You should remember the equation that gives the tangent line to the curve at a point such that:

`y - f(x_0) = f'(x_0)(x - x_0)`

Hence, you need to find the derivative of the given function at the point `(0,f(0)),`  using the product rule, such that:

`f'(x) = (e^x)'(4cos x-5sin x) + e^x(4cos x-5sin x)'`

`f'(x) = e^x(4cos x-5sin x) + e^x(-4sin x - 5cos x)`

Factoring out `e^x`  yields:

`f'(x) = e^x(4 cos x - 5 sin x - 4 sin x - 5 cos x)`

`f'(x) = e^x(-cos x - 9 sin x)`

You may evaluate `f'(0)`  such that:

`f'(0) = e^0(-cos 0 - 9sin 0) => f'(0) = -1`

You need to write the equation of the tangent line at the point `(0,f(0)) `  such that:

`y - f(0) = f'(0)(x - 0)`

You need to evaluate f(0) such that:

`f(0) = (e^0)(4cos 0-5sin 0) => f(0) = -4`

Hence, substituting the found values in equation of tangent line yields:

`y + 4 = -1*x => y = -x - 4`

Since you know now the equation of tangent line, you may evaluate x intercept considering `y=0`  such that:

`0 = -x - 4 => x = -4`

Hence, evaluating the x intercept of the tangent line to the given curve yields `x = -4` .

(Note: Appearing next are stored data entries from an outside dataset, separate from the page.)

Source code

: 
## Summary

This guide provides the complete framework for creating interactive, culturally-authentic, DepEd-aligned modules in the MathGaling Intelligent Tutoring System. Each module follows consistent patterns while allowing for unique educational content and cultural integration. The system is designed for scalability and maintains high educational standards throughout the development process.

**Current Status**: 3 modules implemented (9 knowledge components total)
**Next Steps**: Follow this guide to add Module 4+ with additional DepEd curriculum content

quantatanu | Student, Undergraduate | (Level 1) Valedictorian

Posted on

Given

## f(x)=e^x(4cosx-5sinx)

=> f(0) = e^0

= 0

So slope of the tangent line at (0,1) will be,

m = f'(x=0)

To find out f'(x) I proceed as follows:

f(x) = e^[x(4 Cos(x) - 5 Sin(x)]

=> ln[ f(x)] = x * [4 Cos(x) - 5 Sin(x) ]

= > (d/dx) ln[ f(x)]  = (d/dx) {x * [4 Cos(x) - 5 Sin(x) ]}

=> [1/f(x)] f'(x) = [4 Cos(x) - 5 Sin(x) ]

+ x* (- 4 Sin(x) - 5 Cos(x) )

=> f'(x) = f(x) * { [4 Cos(x) - 5 Sin(x) ]

+ x* (- 4 Sin(x) - 5 Cos(x) ) }

at x = 0, f(x) = 1

So

f'(0) = 1 * { [4 Cos(0) - 5 Sin(0) ]
+ 0* (- 4 Sin(0) - 5 Cos(0) ) }

= 4

Hence slope of the tanget at (0,f(0)) is m = 4

So the equation of the line is:

y = 4 * x + C

as the tanget touches the graph at x = 0 and f(0) = y = 1  so

1 = 4*0 + C

=> c = 1

So the equation of the tangent line is:

y = 4*x + 1

X intercept is the x-value where y becomes 0

So the x-intercept is:

0 = 4*x + 1

=> x = - 1/4